2.25. Gelet op het vorenoverwogene is het beroep gegrond verklaard.
3. Proceskosten
In de omstandigheden van het geval vindt de rechtbank aanleiding op grond van artikel 8:75 van de Awb verweerder te veroordelen in de kosten die eisers in verband met de behandeling van het beroep redelijkerwijs hebben moeten maken. Deze kosten zijn op voet van het Besluit proceskosten bestuursrecht vastgesteld op € 644,= (1 punt voor het beroepschrift en 1 punt voor het verschijnen ter zitting met een waarde per punt van € 322,= en een wegingsfactor 1). De rechtbank wijst de gemeente [gemeenst A] aan als de rechtspersoon die deze kosten moet vergoeden.
Deze uitspraak is vastgesteld door mr. D.V.E.M. van der Wiel-Rammeloo. De beslissing is op 3 augustus 2005 in het openbaar uitgesproken, in tegenwoordigheid van mr. M.H.W.N. Lammers, griffier.
Afschrift aangetekend
verzonden aan partijen op:
Rechtsmiddel
Tegen deze uitspraak kunnen partijen binnen zes weken na de verzenddatum:
- hoger beroep instellen bij het gerechtshof te 's-Hertogenbosch (belastingkamer), Postbus 70583,
5201 CZ 's-Hertogenbosch; dan wel
- beroep in cassatie instellen bij de Hoge Raad der Nederlanden (belastingkamer), Postbus 20303,
2500 EH Den Haag, mits de wederpartij daarmee schriftelijk instemt.

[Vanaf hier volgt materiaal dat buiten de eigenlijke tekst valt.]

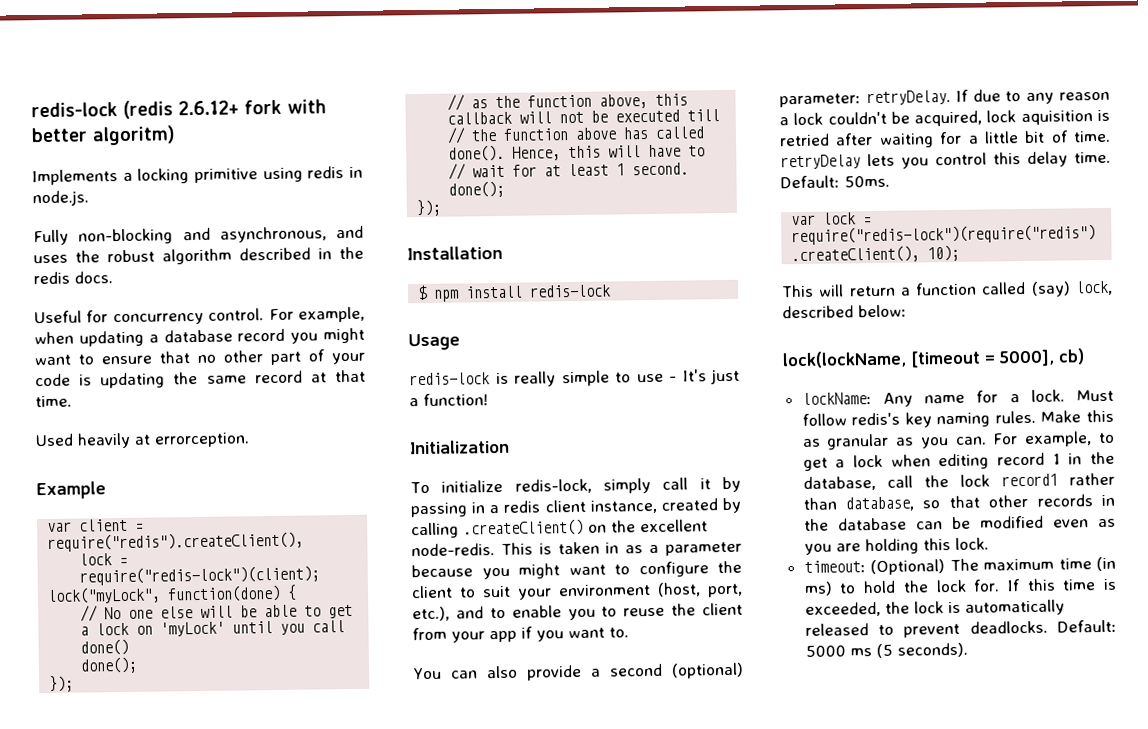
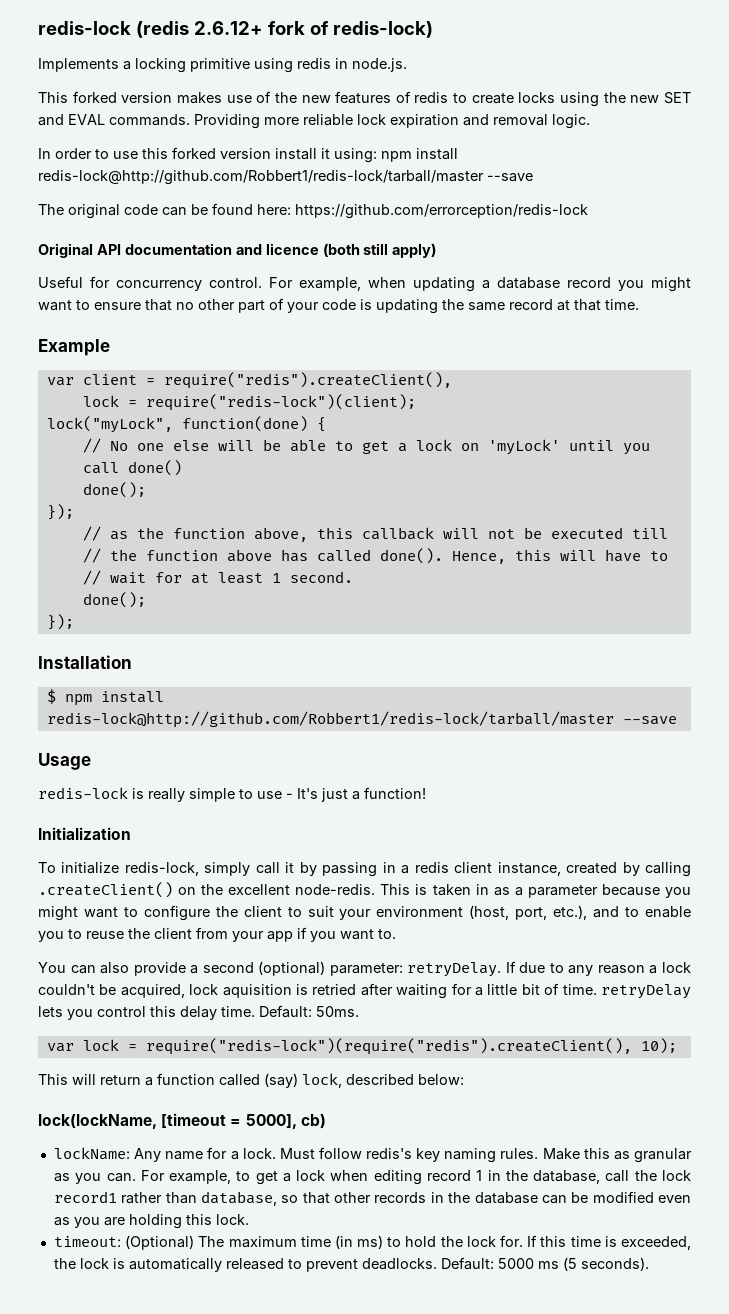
[287,99,327,114] [31,125,176,146] with better algoritm) -> [309,21,433,38] of redis-lock)
[33,225,364,246] [33,246,364,265] [33,271,113,285] Fully non-blocking and asynchronous, and uses the robust algorithm described in the redis docs. -> [38,91,691,107] [38,114,590,129] [38,147,458,163] [38,170,533,185] [38,203,588,219] [38,243,437,258] This forked version makes use of the new features of redis to create locks using the new SET and EVAL commands. Providing more reliable lock expiration and removal logic. // In order to use this forked version install it using: npm install redis-lock@http://github.com/Robbert1/redis-lock/tarball/master --save // The original code can be found here: https://github.com/errorception/redis-lock // Original API documentation and licence (both still apply)
[35,432,250,449] // Used heavily at errorception. -> (639, 304) none
[529,284,612,298] redis-lock -> [46,711,677,728] redis-lock@http://github.com/Robbert1/redis-lock/tarball/master --save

N.B. Bij het bestuursorgaan berust de bevoegdheid tot het instellen van beroep in cassatie niet bij de ambtenaar die de procedure voor de rechtbank heeft gevoerd.
Bij het instellen van hoger beroep dan wel beroep in cassatie dient het volgende in acht te worden genomen:
1 - bij het beroepschrift wordt een afschrift van deze uitspraak overgelegd.
2 - het beroepschrift moet ondertekend zijn en ten minste het volgende vermelden:
a. de naam en het adres van de indiener;
b. een dagtekening;
c. een omschrijving van de uitspraak waartegen het hoger beroep dan wel het beroep in cassatie is ingesteld;
d. de gronden van het hoger beroep dan wel het beroep in cassatie.
Bij het instellen van beroep in cassatie dient daarnaast het volgende in acht te worden genomen:
1 - bij het beroepschrift wordt een schriftelijke verklaring van de wederpartij gevoegd, inhoudende dat wordt ingestemd met het instellen van beroep in cassatie tegen de uitspraak van de rechtbank;
2 - tenzij de Hoge Raad anders bepaalt, zal de rechtbank deze mondelinge uitspraak vervangen door een schriftelijke. In dat geval krijgt de indiener de gelegenheid de gronden van het beroep in cassatie alsnog aan te voeren of aan te vullen.